- Task goal
When you reach the entries, transcribe each one exactly.

================================

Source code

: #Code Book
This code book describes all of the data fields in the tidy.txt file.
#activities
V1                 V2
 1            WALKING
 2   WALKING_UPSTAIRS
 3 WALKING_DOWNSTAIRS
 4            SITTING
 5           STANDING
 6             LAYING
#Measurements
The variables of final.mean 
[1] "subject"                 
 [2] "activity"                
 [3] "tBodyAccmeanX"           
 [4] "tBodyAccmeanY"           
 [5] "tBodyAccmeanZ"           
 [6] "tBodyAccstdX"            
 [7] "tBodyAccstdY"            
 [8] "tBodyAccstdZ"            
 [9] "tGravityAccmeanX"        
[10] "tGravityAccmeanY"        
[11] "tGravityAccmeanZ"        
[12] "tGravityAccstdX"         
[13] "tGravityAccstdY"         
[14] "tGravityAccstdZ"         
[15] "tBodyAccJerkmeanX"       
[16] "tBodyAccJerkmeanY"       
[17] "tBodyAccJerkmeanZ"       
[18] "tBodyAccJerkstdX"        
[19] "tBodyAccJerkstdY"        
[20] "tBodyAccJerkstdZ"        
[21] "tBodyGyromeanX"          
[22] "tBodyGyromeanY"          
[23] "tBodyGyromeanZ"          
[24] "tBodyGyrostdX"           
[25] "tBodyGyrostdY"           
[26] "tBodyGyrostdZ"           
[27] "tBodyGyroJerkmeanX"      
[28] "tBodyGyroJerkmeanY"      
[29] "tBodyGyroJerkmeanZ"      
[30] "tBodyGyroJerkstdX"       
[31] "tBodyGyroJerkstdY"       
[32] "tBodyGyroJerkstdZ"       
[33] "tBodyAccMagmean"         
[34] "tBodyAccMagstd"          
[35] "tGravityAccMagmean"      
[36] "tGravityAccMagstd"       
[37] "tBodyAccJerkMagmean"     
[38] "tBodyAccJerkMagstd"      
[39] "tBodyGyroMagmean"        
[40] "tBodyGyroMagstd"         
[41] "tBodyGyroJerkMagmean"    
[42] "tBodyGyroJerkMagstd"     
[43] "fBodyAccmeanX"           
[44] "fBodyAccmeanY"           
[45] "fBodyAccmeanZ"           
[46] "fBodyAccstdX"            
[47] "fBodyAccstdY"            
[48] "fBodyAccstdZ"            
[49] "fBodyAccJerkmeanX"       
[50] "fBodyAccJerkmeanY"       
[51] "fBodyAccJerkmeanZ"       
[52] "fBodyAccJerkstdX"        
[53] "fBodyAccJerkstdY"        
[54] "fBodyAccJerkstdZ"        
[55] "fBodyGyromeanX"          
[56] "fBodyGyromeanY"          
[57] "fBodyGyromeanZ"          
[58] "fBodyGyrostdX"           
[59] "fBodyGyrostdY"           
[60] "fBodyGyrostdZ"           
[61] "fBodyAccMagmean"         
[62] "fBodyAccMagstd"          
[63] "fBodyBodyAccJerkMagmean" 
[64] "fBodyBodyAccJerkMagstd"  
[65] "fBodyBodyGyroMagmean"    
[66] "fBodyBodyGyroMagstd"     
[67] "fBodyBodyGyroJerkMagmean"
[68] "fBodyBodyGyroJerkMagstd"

================================

- Answer to this task
Source code

: #Code Book
This code book describes all of the data fields in the tidy.txt file.
#activities
V1                 V2
 1            WALKING
 2   WALKING_UPSTAIRS
 3 WALKING_DOWNSTAIRS
 4            SITTING
 5           STANDING
 6             LAYING
#Measurements
The variables of final.mean 
[1] "subject"                 
 [2] "activity"                
 [3] "tBodyAccmeanX"           
 [4] "tBodyAccmeanY"           
 [5] "tBodyAccmeanZ"           
 [6] "tBodyAccstdX"            
 [7] "tBodyAccstdY"            
 [8] "tBodyAccstdZ"            
 [9] "tGravityAccmeanX"        
[10] "tGravityAccmeanY"        
[11] "tGravityAccmeanZ"        
[12] "tGravityAccstdX"         
[13] "tGravityAccstdY"         
[14] "tGravityAccstdZ"         
[15] "tBodyAccJerkmeanX"       
[16] "tBodyAccJerkmeanY"       
[17] "tBodyAccJerkmeanZ"       
[18] "tBodyAccJerkstdX"        
[19] "tBodyAccJerkstdY"        
[20] "tBodyAccJerkstdZ"        
[21] "tBodyGyromeanX"          
[22] "tBodyGyromeanY"          
[23] "tBodyGyromeanZ"          
[24] "tBodyGyrostdX"           
[25] "tBodyGyrostdY"           
[26] "tBodyGyrostdZ"           
[27] "tBodyGyroJerkmeanX"      
[28] "tBodyGyroJerkmeanY"      
[29] "tBodyGyroJerkmeanZ"      
[30] "tBodyGyroJerkstdX"       
[31] "tBodyGyroJerkstdY"       
[32] "tBodyGyroJerkstdZ"       
[33] "tBodyAccMagmean"         
[34] "tBodyAccMagstd"          
[35] "tGravityAccMagmean"      
[36] "tGravityAccMagstd"       
[37] "tBodyAccJerkMagmean"     
[38] "tBodyAccJerkMagstd"      
[39] "tBodyGyroMagmean"        
[40] "tBodyGyroMagstd"         
[41] "tBodyGyroJerkMagmean"    
[42] "tBodyGyroJerkMagstd"     
[43] "fBodyAccmeanX"           
[44] "fBodyAccmeanY"           
[45] "fBodyAccmeanZ"           
[46] "fBodyAccstdX"            
[47] "fBodyAccstdY"            
[48] "fBodyAccstdZ"            
[49] "fBodyAccJerkmeanX"       
[50] "fBodyAccJerkmeanY"       
[51] "fBodyAccJerkmeanZ"       
[52] "fBodyAccJerkstdX"        
[53] "fBodyAccJerkstdY"        
[54] "fBodyAccJerkstdZ"        
[55] "fBodyGyromeanX"          
[56] "fBodyGyromeanY"          
[57] "fBodyGyromeanZ"          
[58] "fBodyGyrostdX"           
[59] "fBodyGyrostdY"           
[60] "fBodyGyrostdZ"           
[61] "fBodyAccMagmean"         
[62] "fBodyAccMagstd"          
[63] "fBodyBodyAccJerkMagmean" 
[64] "fBodyBodyAccJerkMagstd"  
[65] "fBodyBodyGyroMagmean"    
[66] "fBodyBodyGyroMagstd"     
[67] "fBodyBodyGyroJerkMagmean"
[68] "fBodyBodyGyroJerkMagstd"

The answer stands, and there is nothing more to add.